Every fair tide, no matter what the hour or the temperature or the rainfall, I awoke early to begin my routine. When I heard the sound of my alarm clock, before hopping out of my bunk, I first checked the temperature. After my eyes adjusted to the darkness I would take a deep breath in then slowly exhale. The sight of my breath told me it would be another chilly northeast day. Even before getting out of my sleeping bag I dressed in many layers. Once awake I made hot cocoa then I did an engine check and reviewed the route for the day.
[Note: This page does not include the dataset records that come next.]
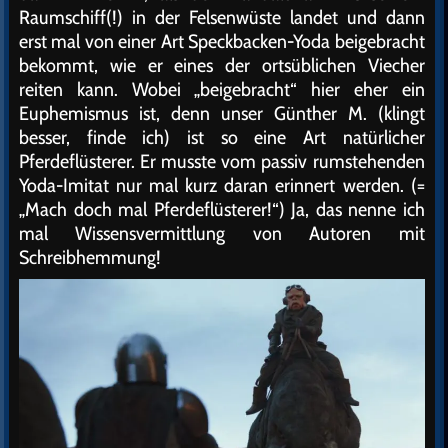
Raumschiff(!) in der Felsenwüste landet und dann
erst mal von einer Art Speckbacken-Yoda beigebracht
bekommt, wie er eines der ortsüblichen Viecher
reiten kann. Wobei „beigebracht“ hier eher ein
Euphemismus ist, denn unser Günther M. (klingt
besser, finde ich) ist so eine Art natürlicher
Pferdeflüsterer. Er musste vom passiv rumstehenden
Yoda-Imitat nur mal kurz daran erinnert werden. (=
„Mach doch mal Pferdeflüsterer!“) Ja, das nenne ich
mal Wissensvermittlung von Autoren mit
Schreibhemmung!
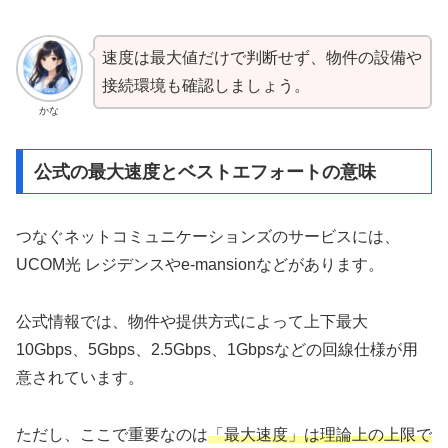
速度は最大値だけで判断せず、物件の設備や
接続環境も確認しましょう。
かな
公式の最大速度とベストエフォートの意味
つなぐネットコミュニケーションズのサービスには、
UCOM光 レジデンスやe-mansionなどがあります。
公式情報では、物件や提供方式によって上下最大
10Gbps、5Gbps、2.5Gbps、1Gbpsなどの回線仕様が用
意されています。
ただし、ここで重要なのは
「最大速度」は理論上の上限で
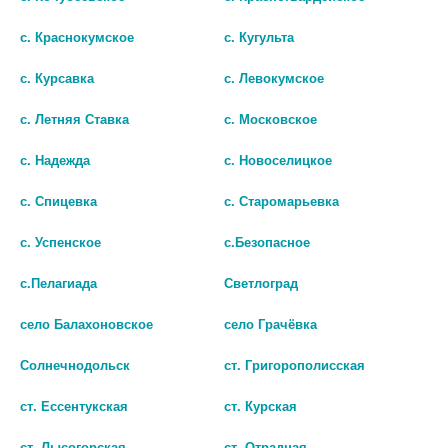
с. Краснокумское
с. Кугульта
с. Курсавка
с. Левокумское
с. Летняя Ставка
с. Московское
с. Надежда
с. Новоселицкое
с. Спицевка
с. Старомарьевка
ВИТАУКТ МАГНИЙ В6
КОНСУМЕД МАГНИЙ В6
НЕЙРОКОМПЛЕКС 100Г
ФОРТЕ ТАБ. №60
с. Успенское
с.Безопасное
(CONSUMED)
881
с.Пелагиада
Светлоград
629
В КОРЗИНУ
село Балахоновское
село Грачёвка
В КОРЗИНУ
Солнечнодольск
ст. Григорополисская
ст. Ессентукская
ст. Курская
ст. Лысогорская
ст. Отрадная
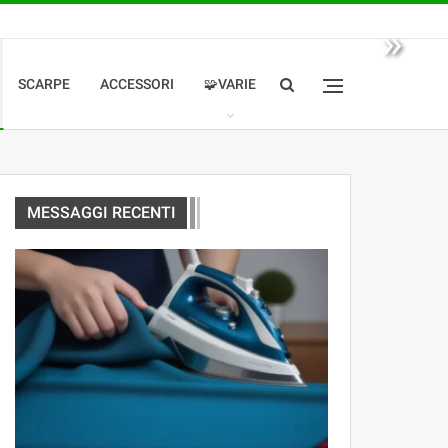
»
SCARPE
ACCESSORI
🧩VARIE
MESSAGGI RECENTI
Each step of my routine was essential to a successful day. The layers of clothing kept me comfortable and dry in the worst weather and spray. The hot cocoa awakened me, hydrated me, and warmed me. The engine check kept Daphne running smoothly and reviewing the charts kept me from getting lost in the fog.
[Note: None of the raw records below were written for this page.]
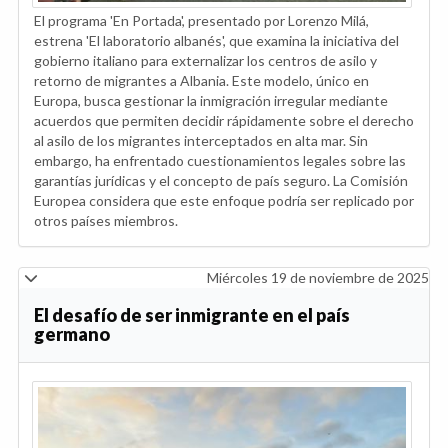
El programa 'En Portada', presentado por Lorenzo Milá,
estrena 'El laboratorio albanés', que examina la iniciativa del
gobierno italiano para externalizar los centros de asilo y
retorno de migrantes a Albania. Este modelo, único en
Europa, busca gestionar la inmigración irregular mediante
acuerdos que permiten decidir rápidamente sobre el derecho
al asilo de los migrantes interceptados en alta mar. Sin
embargo, ha enfrentado cuestionamientos legales sobre las
garantías jurídicas y el concepto de país seguro. La Comisión
Europea considera que este enfoque podría ser replicado por
otros países miembros.
Miércoles 19 de noviembre de 2025
El desafío de ser inmigrante en el país
germano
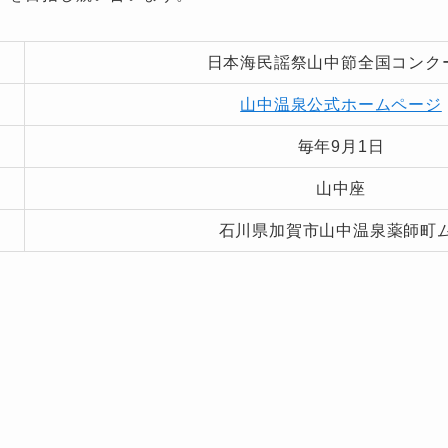
日本海民謡祭山中節全国コンク
山中温泉公式ホームページ
毎年9月1日
山中座
石川県加賀市山中温泉薬師町ム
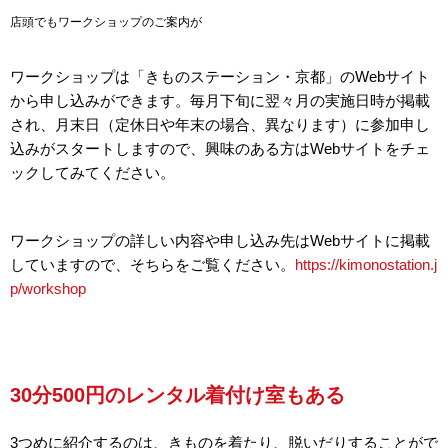
店頭でもワークショップのご案内が
ワークショップは「きものステーション・京都」のWebサイト
から申し込みができます。毎月下旬に翌々月の実施日時が掲載
され、月末日（定休日や年末の場合、異なります）に参加申し
込みがスタートしますので、興味のある方はWebサイトをチェ
ックしてみてください。
ワークショップの詳しい内容や申し込み先はWebサイトに掲載
していますので、そちらをご覧ください。
https://kimonostation.j
p/workshop
30分500円のレンタル着付け室もある
3つめに紹介するのは、きものを着たり、脱いだりすることがで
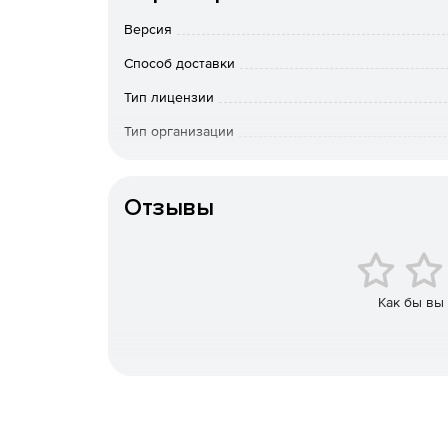
использования под узконаправленные отраслев
Версия
Все модули разделены на четыре тематические 
Способ доставки
Графические средства (2D и 3D препроцессор
Тип лицензии
Тип организации
Детали машин и соединения (расчеты типовы
как разъемных, так и неразъемных).
Срок доста
оплаты; по Росс
Отзывы
вопросам приоб
Конечно-элементный анализ (анализ прочнос
Особенности доставки
динамики конструкций при статических и ди
Базы данных (массивы справочной информаци
материалов, стандартным сечениям металлопро
Как бы вы
Продукт APM WinMachine зарегистрирован в Рее
Расчетное ядро продукта APM WinMachine – моду
программного средства, выданный РОСТЕХНАДЗ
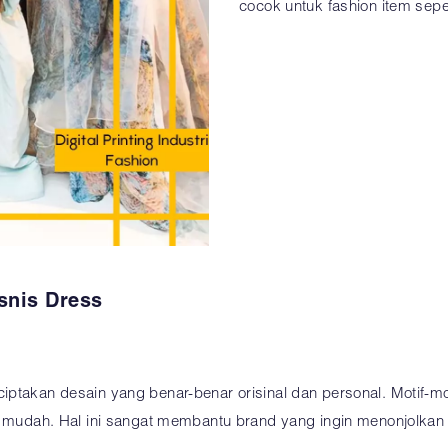
cocok untuk fashion item sepe
isnis Dress
takan desain yang benar-benar orisinal dan personal. Motif-motif 
an mudah. Hal ini sangat membantu brand yang ingin menonjolka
When it was time to get underway I began the often long and sweaty process of hauling back on the heavy Bruce anchor that was connected to the 100ft of even heavier chain. But it wasn’t the weight of the anchor or chain I was pulling against. It was the boat and the wind and water current that put an opposing force on Daphne. I wasn’t hauling in the anchor. I was hauling in the boat! This was my daily routine. I did it because I wanted to. Not because I was mentally ill.
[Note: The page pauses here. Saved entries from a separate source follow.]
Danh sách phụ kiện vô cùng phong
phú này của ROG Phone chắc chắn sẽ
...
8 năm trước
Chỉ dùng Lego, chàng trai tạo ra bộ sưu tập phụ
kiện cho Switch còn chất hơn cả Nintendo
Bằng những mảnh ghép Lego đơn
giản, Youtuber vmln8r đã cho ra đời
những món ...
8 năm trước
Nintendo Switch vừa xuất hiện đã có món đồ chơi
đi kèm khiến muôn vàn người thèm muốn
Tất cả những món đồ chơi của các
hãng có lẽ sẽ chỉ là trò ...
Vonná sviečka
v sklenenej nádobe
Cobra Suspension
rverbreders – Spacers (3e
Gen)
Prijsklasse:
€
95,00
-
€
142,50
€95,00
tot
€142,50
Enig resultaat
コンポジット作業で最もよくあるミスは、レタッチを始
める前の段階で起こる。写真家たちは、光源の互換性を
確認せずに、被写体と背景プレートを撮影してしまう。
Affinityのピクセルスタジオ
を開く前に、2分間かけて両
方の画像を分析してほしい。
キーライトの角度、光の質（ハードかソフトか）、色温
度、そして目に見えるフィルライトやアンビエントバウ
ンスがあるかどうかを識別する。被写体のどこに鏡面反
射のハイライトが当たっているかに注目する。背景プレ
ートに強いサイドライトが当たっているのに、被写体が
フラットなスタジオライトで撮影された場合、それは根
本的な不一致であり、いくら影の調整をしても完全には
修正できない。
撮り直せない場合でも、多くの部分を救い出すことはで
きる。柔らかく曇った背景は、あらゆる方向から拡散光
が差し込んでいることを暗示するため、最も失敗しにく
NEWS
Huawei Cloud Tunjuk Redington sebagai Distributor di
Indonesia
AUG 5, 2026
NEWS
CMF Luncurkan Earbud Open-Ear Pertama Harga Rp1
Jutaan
I like the challenges of boat life. I like the rain whipping across my face, seeing my breath in the moonlight as I peer out of my sleeping bag, and being sweaty and sore when I finally felt trustworthy Bruce break free from the seafloor as I turned and sprinted to take control of the helm before Daphne drifted to close to the rocky shoreline. I like that morning routine and I did it over and over again.